Politics Hampered War Against Insurgency Under Jonathan – Ex-CDS

Ola Sa'ad IbrahimA former Chief of Defence Staff (CDS), Admiral Ola Sa’ad Ibrahim (Rtd), has said the war against insurgency under the leadership of former President Goodluck Jonathan did not yield the desire result because it was politicized.
The former defence chief made the disclosure yesterday in an interview with journalists on the sidelines of a lecture he delivered at the National Defence College (NDC) Abuja, on Military Leadership and National Security.
Ibrahim, who was Chief of Naval Staff from 2010 to 2012 before he was elevated to Chief of Defence Staff (CDS), a position he held for 15 months, said: “In our time, there were so many distractions”.

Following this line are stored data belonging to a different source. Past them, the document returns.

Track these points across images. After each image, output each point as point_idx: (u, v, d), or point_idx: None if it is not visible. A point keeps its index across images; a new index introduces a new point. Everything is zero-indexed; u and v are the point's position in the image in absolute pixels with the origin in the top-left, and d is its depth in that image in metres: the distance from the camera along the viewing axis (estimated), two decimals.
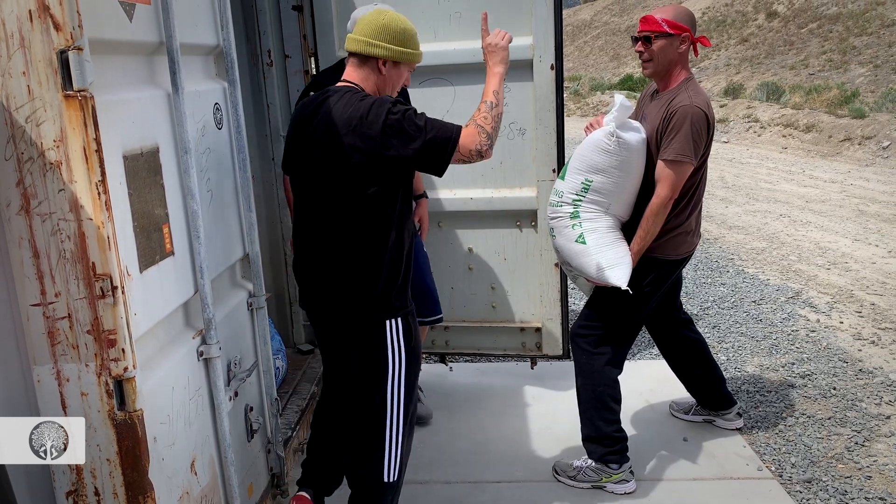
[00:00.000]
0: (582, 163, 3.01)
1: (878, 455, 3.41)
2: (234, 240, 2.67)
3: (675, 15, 2.99)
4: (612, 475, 3.18)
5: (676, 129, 2.88)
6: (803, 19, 21.58)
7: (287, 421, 3.39)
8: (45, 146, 1.66)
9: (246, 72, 3.89)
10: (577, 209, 3.02)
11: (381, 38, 2.38)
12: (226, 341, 2.43)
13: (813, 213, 8.37)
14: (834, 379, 4.16)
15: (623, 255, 2.98)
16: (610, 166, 2.95)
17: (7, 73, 1.63)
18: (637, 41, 3.08)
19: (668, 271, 3.15)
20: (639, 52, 3.08)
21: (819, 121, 13.47)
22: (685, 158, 2.88)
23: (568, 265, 3.15)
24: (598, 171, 2.97)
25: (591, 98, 22.46)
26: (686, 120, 2.87)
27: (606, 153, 2.94)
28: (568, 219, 3.04)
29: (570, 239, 3.04)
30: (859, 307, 5.31)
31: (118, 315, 1.74)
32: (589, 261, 2.99)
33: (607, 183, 2.97)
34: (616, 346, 3.20)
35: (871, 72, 16.02)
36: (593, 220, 3.01)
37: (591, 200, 3.01)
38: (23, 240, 1.72)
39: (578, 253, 3.01)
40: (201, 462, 2.28)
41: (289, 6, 3.89)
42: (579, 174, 3.02)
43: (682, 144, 2.87)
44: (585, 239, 2.99)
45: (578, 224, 3.01)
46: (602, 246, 2.98)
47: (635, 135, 2.97)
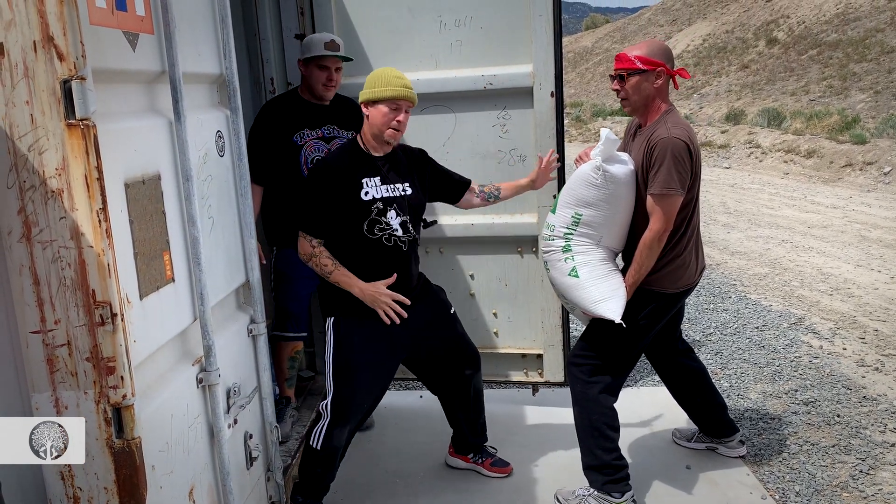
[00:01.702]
0: (571, 196, 3.03)
1: (882, 483, 3.37)
2: (235, 266, 2.68)
3: (648, 51, 2.99)
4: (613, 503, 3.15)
5: (659, 163, 2.88)
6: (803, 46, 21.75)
7: (287, 449, 3.37)
8: (46, 174, 1.67)
9: (248, 99, 3.93)
10: (569, 242, 3.03)
11: (364, 87, 2.94)
12: (225, 368, 2.42)
13: (815, 238, 8.36)
14: (838, 406, 4.13)
15: (616, 287, 2.98)
16: (598, 199, 2.96)
17: (11, 103, 1.65)
18: (613, 79, 3.09)
19: (667, 304, 3.13)
20: (615, 91, 3.09)
21: (820, 146, 13.51)
22: (671, 191, 2.87)
23: (563, 298, 3.16)
24: (587, 205, 2.98)
25: (592, 124, 22.58)
26: (667, 152, 2.86)
27: (594, 186, 2.95)
28: (560, 252, 3.06)
29: (563, 272, 3.05)
30: (862, 333, 5.28)
31: (117, 342, 1.74)
32: (582, 294, 2.99)
33: (597, 216, 2.98)
34: (612, 376, 3.17)
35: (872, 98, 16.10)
36: (585, 254, 3.02)
37: (581, 234, 3.02)
38: (23, 267, 1.73)
39: (572, 286, 3.02)
40: (200, 490, 2.26)
41: (291, 34, 3.94)
42: (569, 208, 3.03)
43: (666, 177, 2.86)
44: (578, 272, 3.00)
45: (571, 258, 3.02)
46: (595, 279, 2.98)
47: (622, 167, 2.97)
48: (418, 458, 3.73)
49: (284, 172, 3.48)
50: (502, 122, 3.73)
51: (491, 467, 3.53)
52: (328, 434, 2.99)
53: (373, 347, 3.00)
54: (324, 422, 3.00)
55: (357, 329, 2.97)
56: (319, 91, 3.47)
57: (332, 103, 3.57)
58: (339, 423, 3.00)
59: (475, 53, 3.68)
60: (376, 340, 2.99)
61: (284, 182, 3.49)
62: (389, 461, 3.70)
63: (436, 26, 3.68)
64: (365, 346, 2.98)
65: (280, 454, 2.99)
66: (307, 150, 3.49)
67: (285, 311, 3.65)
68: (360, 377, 3.00)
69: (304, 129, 3.50)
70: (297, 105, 3.53)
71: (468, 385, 3.37)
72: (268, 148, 3.44)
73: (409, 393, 4.53)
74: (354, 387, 3.00)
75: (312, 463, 3.04)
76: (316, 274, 2.98)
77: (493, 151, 3.75)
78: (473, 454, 3.56)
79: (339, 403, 2.99)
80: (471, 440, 3.53)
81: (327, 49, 3.38)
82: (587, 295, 2.97)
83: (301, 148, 3.48)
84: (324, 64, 3.41)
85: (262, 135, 3.45)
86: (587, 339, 3.21)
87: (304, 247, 2.93)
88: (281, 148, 3.46)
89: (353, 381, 2.99)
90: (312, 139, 3.51)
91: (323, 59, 3.40)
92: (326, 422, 2.99)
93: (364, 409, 3.13)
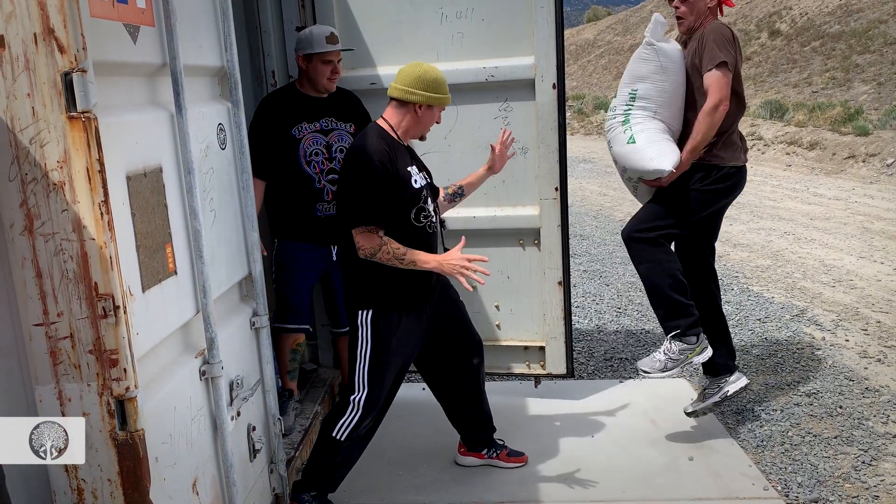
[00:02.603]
0: (627, 76, 3.45)
1: (885, 474, 3.38)
2: (237, 259, 2.68)
3: None
4: (695, 348, 3.47)
5: (707, 43, 3.28)
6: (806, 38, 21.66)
7: (290, 441, 3.38)
8: (48, 167, 1.67)
9: (250, 92, 3.92)
10: (628, 116, 3.42)
11: (418, 86, 2.84)
12: (228, 361, 2.43)
13: (817, 230, 8.35)
14: (840, 397, 4.13)
15: (673, 149, 3.32)
16: (650, 72, 3.35)
17: (12, 95, 1.65)
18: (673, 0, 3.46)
19: (726, 178, 3.44)
20: (675, 8, 3.46)
21: (823, 138, 13.47)
22: (722, 64, 3.23)
23: (624, 170, 3.50)
24: (641, 79, 3.38)
25: (594, 117, 22.51)
26: (711, 33, 3.30)
27: (645, 61, 3.35)
28: (619, 125, 3.43)
29: (622, 143, 3.41)
30: (865, 325, 5.28)
31: (120, 335, 1.75)
32: (639, 156, 3.33)
33: (651, 88, 3.36)
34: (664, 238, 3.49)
35: (875, 89, 16.05)
36: (642, 123, 3.38)
37: (639, 107, 3.39)
38: (26, 260, 1.74)
39: (629, 152, 3.37)
40: (203, 482, 2.27)
41: (292, 27, 3.93)
42: (626, 87, 3.43)
43: (715, 51, 3.25)
44: (636, 138, 3.35)
45: (629, 128, 3.39)
46: (651, 142, 3.32)
47: (671, 45, 3.39)
48: (421, 450, 3.74)
49: (283, 166, 3.48)
50: (504, 114, 3.72)
51: (508, 458, 3.52)
52: (356, 428, 2.96)
53: (408, 343, 3.00)
54: (353, 416, 2.94)
55: (395, 324, 2.92)
56: (324, 85, 3.46)
57: (330, 95, 3.55)
58: (368, 417, 2.98)
59: (477, 45, 3.67)
60: (411, 334, 2.99)
61: (284, 175, 3.50)
62: (392, 453, 3.71)
63: (437, 18, 3.67)
64: (401, 342, 2.97)
65: (283, 446, 3.00)
66: (305, 143, 3.49)
67: (286, 303, 3.65)
68: (394, 374, 3.01)
69: (301, 123, 3.49)
70: (295, 98, 3.52)
71: (477, 375, 3.36)
72: (267, 142, 3.43)
73: (410, 385, 4.54)
74: (387, 384, 3.00)
75: (332, 453, 3.00)
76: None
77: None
78: (487, 449, 3.54)
79: (371, 400, 2.95)
80: (482, 435, 3.52)
81: (329, 43, 3.38)
82: (644, 155, 3.31)
83: (300, 141, 3.48)
84: (328, 58, 3.41)
85: (260, 129, 3.45)
86: (642, 213, 3.54)
87: (371, 240, 2.77)
88: (280, 142, 3.46)
89: (387, 378, 2.99)
90: (310, 132, 3.51)
91: (327, 54, 3.40)
92: (356, 416, 2.94)
93: (390, 402, 3.13)
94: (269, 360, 2.88)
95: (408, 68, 2.89)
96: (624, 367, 4.74)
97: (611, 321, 5.62)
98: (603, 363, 4.82)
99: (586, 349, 5.07)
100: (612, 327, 5.49)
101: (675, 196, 3.44)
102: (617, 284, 6.60)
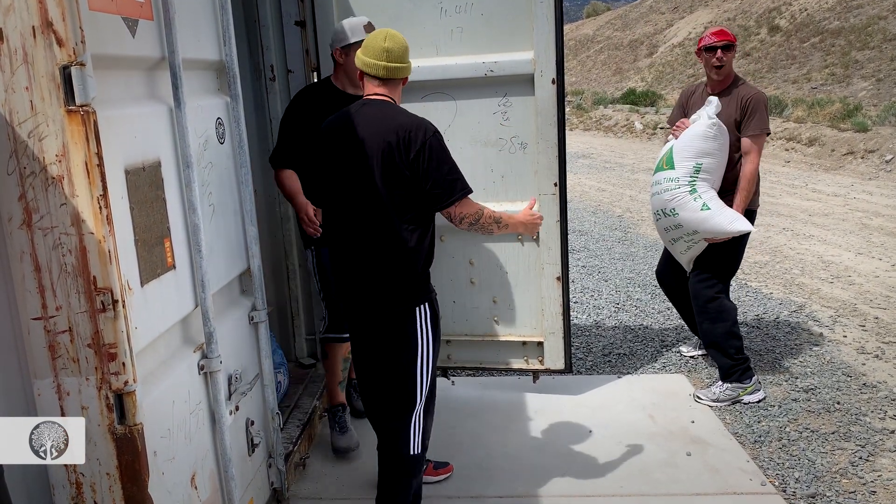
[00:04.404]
0: (691, 151, 3.84)
1: (882, 470, 3.38)
2: (236, 254, 2.68)
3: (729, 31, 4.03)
4: (747, 388, 4.03)
5: (754, 110, 3.87)
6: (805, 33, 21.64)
7: (288, 435, 3.38)
8: (47, 161, 1.67)
9: (249, 86, 3.91)
10: (694, 187, 3.85)
11: (406, 58, 2.66)
12: (227, 355, 2.43)
13: (816, 226, 8.36)
14: (838, 393, 4.14)
15: (735, 212, 3.85)
16: (714, 149, 3.81)
17: (10, 89, 1.65)
18: (716, 50, 3.94)
19: (752, 220, 4.00)
20: (719, 59, 3.94)
21: (822, 134, 13.47)
22: (765, 131, 3.88)
23: (694, 233, 3.91)
24: (707, 155, 3.82)
25: (593, 112, 22.49)
26: (760, 103, 3.89)
27: (712, 139, 3.80)
28: (688, 195, 3.85)
29: (695, 210, 3.83)
30: (863, 321, 5.29)
31: (119, 329, 1.75)
32: (718, 220, 3.80)
33: (713, 163, 3.83)
34: (727, 282, 4.15)
35: (874, 86, 16.04)
36: (707, 192, 3.85)
37: (703, 179, 3.85)
38: (24, 254, 1.73)
39: (706, 218, 3.82)
40: (202, 476, 2.27)
41: (291, 21, 3.92)
42: (690, 160, 3.84)
43: (760, 121, 3.88)
44: (709, 205, 3.81)
45: (699, 196, 3.83)
46: (722, 208, 3.82)
47: (722, 124, 3.82)
48: None
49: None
50: (503, 109, 3.71)
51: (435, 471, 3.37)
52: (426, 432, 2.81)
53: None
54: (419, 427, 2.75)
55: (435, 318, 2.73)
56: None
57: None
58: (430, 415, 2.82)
59: (476, 40, 3.66)
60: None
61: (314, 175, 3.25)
62: None
63: (436, 13, 3.66)
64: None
65: (282, 441, 3.00)
66: None
67: (339, 311, 3.44)
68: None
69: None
70: (331, 94, 3.38)
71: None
72: (299, 137, 3.31)
73: None
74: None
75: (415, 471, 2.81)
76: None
77: (494, 139, 3.74)
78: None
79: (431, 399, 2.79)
80: None
81: (367, 31, 3.21)
82: (722, 219, 3.80)
83: None
84: None
85: (294, 123, 3.35)
86: (704, 264, 4.05)
87: (471, 206, 2.62)
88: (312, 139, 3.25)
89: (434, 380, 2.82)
90: None
91: None
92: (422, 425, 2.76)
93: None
94: (268, 354, 2.88)
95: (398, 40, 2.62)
96: (622, 362, 4.74)
97: (609, 317, 5.62)
98: (601, 358, 4.83)
99: (584, 345, 5.07)
100: (610, 323, 5.50)
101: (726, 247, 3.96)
102: (615, 280, 6.61)
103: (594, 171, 13.67)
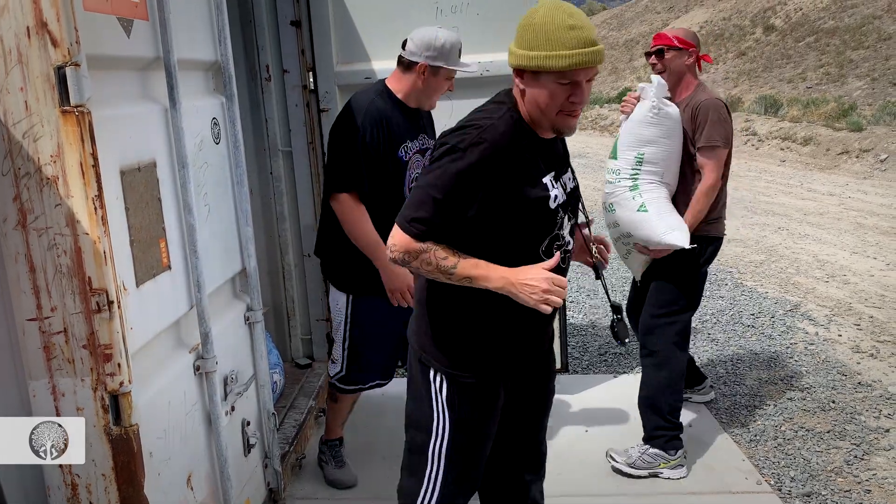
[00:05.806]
0: (632, 139, 3.29)
1: (877, 468, 3.40)
2: (232, 254, 2.67)
3: (683, 34, 3.41)
4: (670, 461, 3.31)
5: (704, 122, 3.23)
6: (800, 33, 21.69)
7: (284, 436, 3.38)
8: (42, 161, 1.66)
9: (244, 86, 3.90)
10: (636, 181, 3.29)
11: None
12: (223, 356, 2.42)
13: (811, 225, 8.38)
14: (833, 392, 4.15)
15: (681, 221, 3.26)
16: (657, 136, 3.23)
17: (5, 89, 1.64)
18: (650, 55, 3.44)
19: (716, 248, 3.47)
20: (652, 65, 3.43)
21: (817, 134, 13.51)
22: (718, 143, 3.23)
23: (628, 236, 3.37)
24: (648, 143, 3.25)
25: (589, 112, 22.52)
26: (709, 112, 3.23)
27: (652, 125, 3.23)
28: (628, 191, 3.29)
29: (632, 209, 3.28)
30: (858, 320, 5.30)
31: (114, 330, 1.75)
32: (652, 226, 3.23)
33: (658, 152, 3.25)
34: (685, 323, 3.42)
35: (869, 85, 16.09)
36: (652, 191, 3.27)
37: (647, 171, 3.27)
38: (19, 254, 1.73)
39: (641, 221, 3.26)
40: (198, 477, 2.27)
41: (287, 21, 3.91)
42: (631, 149, 3.29)
43: (712, 132, 3.22)
44: (647, 207, 3.25)
45: (639, 195, 3.27)
46: (662, 213, 3.24)
47: (672, 108, 3.27)
48: None
49: (384, 195, 2.83)
50: None
51: None
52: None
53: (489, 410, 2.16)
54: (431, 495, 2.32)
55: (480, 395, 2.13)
56: (435, 101, 2.98)
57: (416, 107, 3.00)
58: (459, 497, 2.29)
59: (472, 40, 3.64)
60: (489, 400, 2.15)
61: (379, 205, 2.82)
62: (385, 449, 3.70)
63: (432, 12, 3.66)
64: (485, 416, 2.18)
65: (278, 441, 3.00)
66: (411, 168, 2.91)
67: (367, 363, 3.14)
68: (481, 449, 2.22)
69: (406, 141, 2.90)
70: (398, 110, 2.92)
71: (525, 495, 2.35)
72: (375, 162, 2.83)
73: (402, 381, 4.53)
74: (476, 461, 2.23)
75: None
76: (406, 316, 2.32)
77: None
78: None
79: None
80: None
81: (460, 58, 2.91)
82: (656, 227, 3.22)
83: (406, 165, 2.89)
84: (453, 75, 2.93)
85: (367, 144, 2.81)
86: (655, 299, 3.41)
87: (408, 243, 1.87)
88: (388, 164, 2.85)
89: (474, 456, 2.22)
90: (413, 153, 2.93)
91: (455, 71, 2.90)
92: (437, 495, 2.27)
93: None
94: (263, 355, 2.87)
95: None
96: (618, 361, 4.75)
97: (605, 316, 5.63)
98: (597, 358, 4.83)
99: (580, 344, 5.08)
100: (606, 322, 5.50)
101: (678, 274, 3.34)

He added that: “Up to the time the Commander in Chief then declared a State of Emergency, you will hear; we are negotiating here and there, please slow down, north eastern elders were worried; is it an army of occupation?”
The former defence chief noted that “Can you imagine fighting a war and the people you were trying to protect were thinking that soldiers out there on the streets of Maiduguri, were an army of occupation, which brought a lot of political dimension to the issues”.
According to him, when the political dimension, coupled with several other policy choices were introduced, “The result was what we saw. When the state of emergency was declared, I thought there was a little celebration, all be it not for long, because the political dimension was like giving you a job and tying your hand behind your back”.
He also said: “besides the resources to take on such challenges were neither here nor there, to the level one would have expected, we were not prepared for the nature of the insurgency, even our procurement processes were tailored towards or heavier on conventional warfare”.
He noted that the military spent time redefining the nature of the enemy; “see it was a strange thing isn’t it, yeah fine, you could read on the pages of the newspaper that Boko Haram was sitting in the back of a motorcycle and spraying bullets into a market, and there were suicide bombers right here in Abuja isn’t it?”
Ibrahim said the armed forces spent so much time on the containment of Boko Haram insurgents from a conventional point of view and it couldn’t solve the problem.